I work with Spanish speaking kindergartners that are educated only in English, so they never learn to read in their L1 or develop a good literacy base in it.
Dear Brianna, as I already mentioned in another post of yours, learning a new language without the help of L1 literacy might be a good thing for learners in the early stages of their learning process. In this way, in the case mentioned in this post as well as the other one, they can utilize their L1 Spanish phonological awareness (which, according to researchers, is the major predictor of alphabetic L2 reading ability) without the interference from orthography. I recommand you do a research on the effect of introducing and not introducing Spanish orthographic skills into the learning of L2 English reading.

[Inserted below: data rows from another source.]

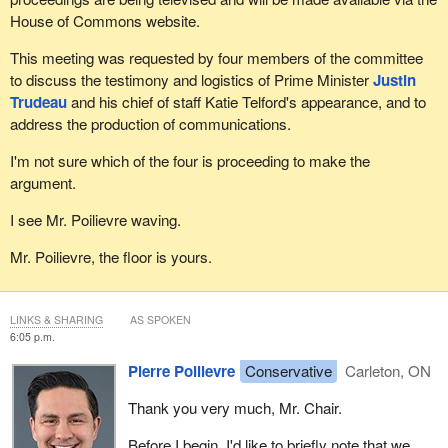
House of Commons website.
This meeting was requested by four members of the committee
to discuss the testimony and logistics of Prime Minister
Justin
Trudeau
and his chief of staff Katie Telford's appearance, and to
address the production of communications.
I'm not sure which of the four is proceeding to make the
argument.
I see Mr. Poilievre waving.
Mr. Poilievre, the floor is yours.
LINKS & SHARING
AS SPOKEN
6:05 p.m.
Pierre Poilievre
Conservative
Carleton, ON
Thank you very much, Mr. Chair.
Before I begin, I'd like to briefly note that we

Many of my students don't have L1 Spanish phonological awareness because they are kindergartners with no previous schooling in many cases, and they come from families that don't usually engage in literacy practices in the home.
Dear Brianna, phonologcial awareness is not a function of schooling, just think of peope who are illiterate, they can not read, but they have no trouble using and distinguishing the spoken form of the language. My point is, in view of the possible inference effect by previously established letter-phoneme mappings in learners' L1 (Spanish in your case), learning an L2 (English in your case, which shares the same alphabet\orthography with L1 Spanish) without previous L1 literacy experience might be an advantage. In other words, previous L1 literacy experirence might be a disadvantage in L2 learning (the issue, though, is still a controversy).
There are many ways by which young learners acquire their English. But writers like Cummins (1980) believe that L1 literacy can be very helpful. The claim has greatly been supported through related studies. In fact, L1/L2 transferability is an area which has long been under scrutiny by various researchers.